(Work required) Your task is to find every line of the listing that includes "ソリューションのリビルド" and copy it.

[[ Data excerpts open ]]

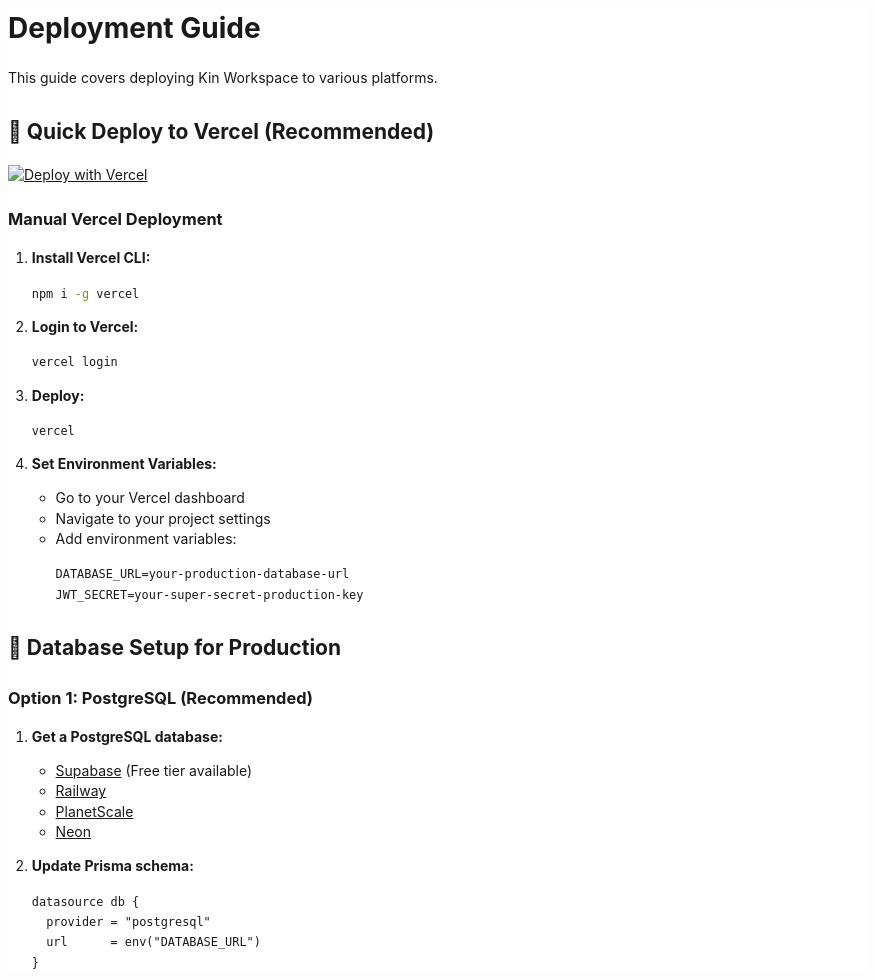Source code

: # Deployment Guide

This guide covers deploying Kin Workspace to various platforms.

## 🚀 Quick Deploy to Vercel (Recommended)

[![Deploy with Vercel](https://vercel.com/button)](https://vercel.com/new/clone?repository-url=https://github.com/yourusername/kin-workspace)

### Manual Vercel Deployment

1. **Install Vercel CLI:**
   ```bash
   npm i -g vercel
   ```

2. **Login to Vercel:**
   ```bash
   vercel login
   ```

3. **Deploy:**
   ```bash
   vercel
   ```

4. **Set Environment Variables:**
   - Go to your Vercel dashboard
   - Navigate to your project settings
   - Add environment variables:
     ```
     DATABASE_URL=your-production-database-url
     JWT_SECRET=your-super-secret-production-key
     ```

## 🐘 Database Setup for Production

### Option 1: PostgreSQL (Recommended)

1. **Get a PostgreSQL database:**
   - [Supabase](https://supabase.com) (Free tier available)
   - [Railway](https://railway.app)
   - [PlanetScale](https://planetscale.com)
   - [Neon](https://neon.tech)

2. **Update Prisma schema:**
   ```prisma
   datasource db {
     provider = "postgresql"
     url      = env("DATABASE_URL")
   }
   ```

[[ Data excerpts closed ]]
[[ Data excerpts open ]]

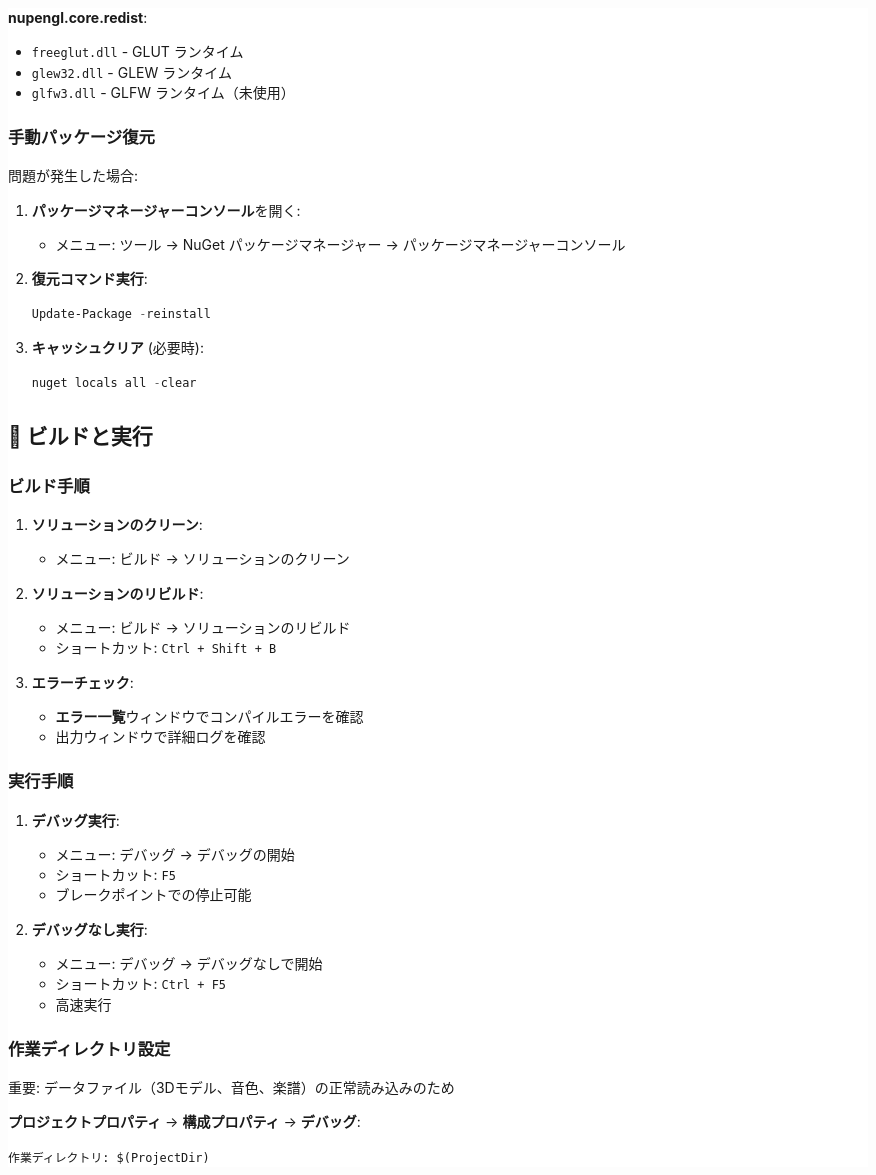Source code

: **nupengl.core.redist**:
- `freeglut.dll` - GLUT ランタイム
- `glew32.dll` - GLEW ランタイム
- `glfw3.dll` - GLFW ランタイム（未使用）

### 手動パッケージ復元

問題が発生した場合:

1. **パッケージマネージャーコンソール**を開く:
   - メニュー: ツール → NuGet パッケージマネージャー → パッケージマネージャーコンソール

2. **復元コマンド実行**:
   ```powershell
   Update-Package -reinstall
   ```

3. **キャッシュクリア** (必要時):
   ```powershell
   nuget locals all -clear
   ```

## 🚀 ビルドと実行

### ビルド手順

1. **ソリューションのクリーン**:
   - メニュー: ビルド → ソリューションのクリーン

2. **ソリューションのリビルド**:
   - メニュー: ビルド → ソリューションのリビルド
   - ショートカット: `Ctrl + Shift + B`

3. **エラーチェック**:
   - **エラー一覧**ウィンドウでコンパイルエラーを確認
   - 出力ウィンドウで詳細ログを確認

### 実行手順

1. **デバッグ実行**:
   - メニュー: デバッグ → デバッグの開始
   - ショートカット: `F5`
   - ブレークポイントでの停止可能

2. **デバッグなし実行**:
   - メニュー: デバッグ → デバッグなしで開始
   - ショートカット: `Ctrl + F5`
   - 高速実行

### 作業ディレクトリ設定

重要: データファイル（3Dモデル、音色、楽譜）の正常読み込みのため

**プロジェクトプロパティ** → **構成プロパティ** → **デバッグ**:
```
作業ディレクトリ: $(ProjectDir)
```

[[ Data excerpts closed ]]

(Result of this task)
2. **ソリューションのリビルド**:
   - メニュー: ビルド → ソリューションのリビルド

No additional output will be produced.